**EXERCISE INSTRUCTIONS**
Continue the forum thread about PocketSphinx keyword spotting from the point where it stops.

**SOURCE EXTRACT**

Segment Open

Threshold must be selected to avoid false alarms.

Nikolay Shmyrev
  • 24,897
  • 5
  • 43
  • 87
  • 2
    Can you share the entire text inside your .gram file please? I feel that something else is missing. I am new to grammar files. – Josh Mar 20 '15 at 16:30
  • There is nothing to update, this file is a file for keyword spotting as is, you should not add anything. And it is not grammar file, grammars are different. To learn about keyword spotting visit CMUSphinx page http://cmusphinx.sourceforge.net/wiki/tutoriallm – Nikolay Shmyrev Nov 19 '15 at 14:15
  • Assuming I use such a file with pocketsphinx_continuous, I would provide the file path using `-kws`. Could I then use `cmudict-en-us.dict` and the included 16-bit PTM `en-us` ARPA model? Would the accuracy improve if I created a new dictionary for just those 5 words? – user2023370 Jan 11 '16 at 00:53
  • 1
    en-us-ptm is an acoustic model, it is not arpa model. it is 16khz, not 16 bit. creating new dictionary would not improve the accuracy, though it might save you some memory (about 3mb). – Nikolay Shmyrev Jan 11 '16 at 00:58
  • Yes indeed, 16khz acoustic. What is the significance of making the threshold for `forwards` different from the others? Why not denote it as `/1e-1/` rather than `/0.1/`? – user2023370 Jan 11 '16 at 08:56
  • 1
    The threshold depends on the word, for optimal detection you need to use word-specific thresholds. Since word "forwards" has two syllables, it most likely needs a different threshold. You can use 0.1 if you like. – Nikolay Shmyrev Jan 11 '16 at 08:57
  • Are there any examples of such files in pocketsphinx? Do they have a file extension? – user2023370 Jan 11 '16 at 14:18
  • Example is provided in the answer. You do not need extension, you can choose arbitrary one according to your preferences. – Nikolay Shmyrev Jan 11 '16 at 15:01
  • why we need threshold,can anyone tell me – Mansuu.... Mar 22 '16 at 06:44
  • i am facing a problem it is listening words without saying anything – Mansuu.... Mar 22 '16 at 07:19
  • Threshold controls false alarms, if you have too many detections simply change threshold. – Nikolay Shmyrev Mar 22 '16 at 10:05
  • can we use local language words for speech recognition? – Mansuu.... Mar 30 '16 at 07:30
  • @NikolayShmyrev . i read this, but my problem is how can i define new KEYWORD -e.g. my phone- too. would toy please check my question? http://stackoverflow.com/q/37629636/3671748 – Mina Dahesh Jun 04 '16 at 13:38
  • can u help me please : http://stackoverflow.com/questions/39506271/how-can-i-add-custom-dictionaries-into-pocketsphinx-android – S.M_Emamian Sep 15 '16 at 08:38
0

Working on updating Antinous amendment to the PocketSphinx demo to allow it to run on Android Studio. This is what I have so far,

//Note: change MainActivity to PocketSphinxActivity for demo use...

Segment Closed

**DATASET**
Segment Open

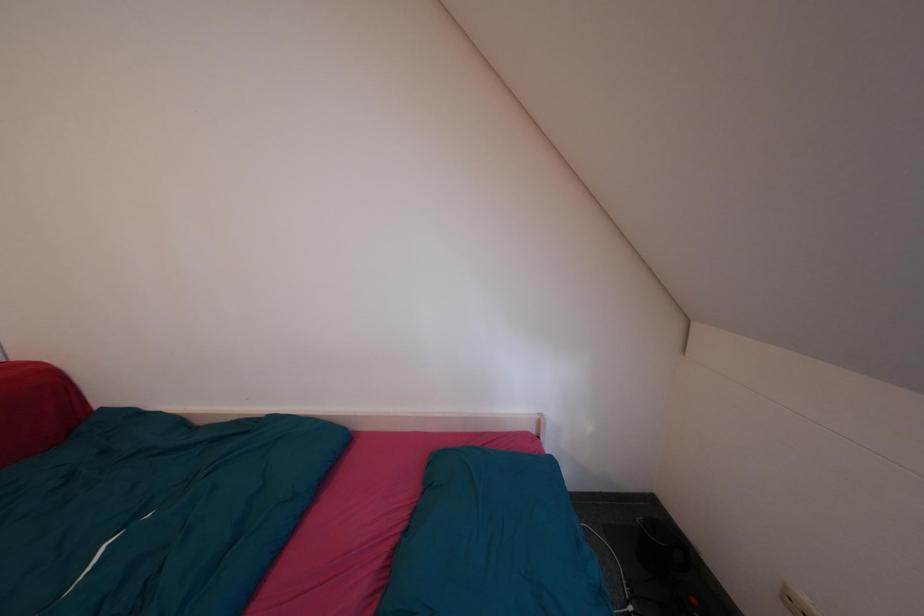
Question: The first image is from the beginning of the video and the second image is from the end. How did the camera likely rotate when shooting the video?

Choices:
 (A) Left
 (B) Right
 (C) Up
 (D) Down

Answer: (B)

Segment Closed

**ANSWER FOR THIS EXERCISE**
public class MainActivity extends Activity implements RecognitionListener {
private static final String DIGITS_SEARCH = "digits";
private SpeechRecognizer recognizer;

/* Used to handle permission request */
private static final int PERMISSIONS_REQUEST_RECORD_AUDIO = 1;

@Override
public void onCreate(Bundle state) {
    super.onCreate(state);

    setContentView(R.layout.main);
    ((TextView) findViewById(R.id.caption_text))
            .setText("Preparing the recognizer");

    // Check if user has given permission to record audio
    int permissionCheck = ContextCompat.checkSelfPermission(getApplicationContext(), Manifest.permission.RECORD_AUDIO);
    if (permissionCheck != PackageManager.PERMISSION_GRANTED) {
        ActivityCompat.requestPermissions(this, new String[]{Manifest.permission.RECORD_AUDIO}, PERMISSIONS_REQUEST_RECORD_AUDIO);
        return;
    }

    new AsyncTask<Void, Void, Exception>() {
        @Override
        protected Exception doInBackground(Void... params) {
            try {
                Assets assets = new Assets(MainActivity.this);
                File assetDir = assets.syncAssets();
                setupRecognizer(assetDir);
            } catch (IOException e) {
                return e;
            }
            return null;
        }
        @Override
        protected void onPostExecute(Exception result) {
            if (result != null) {
                ((TextView) findViewById(R.id.caption_text))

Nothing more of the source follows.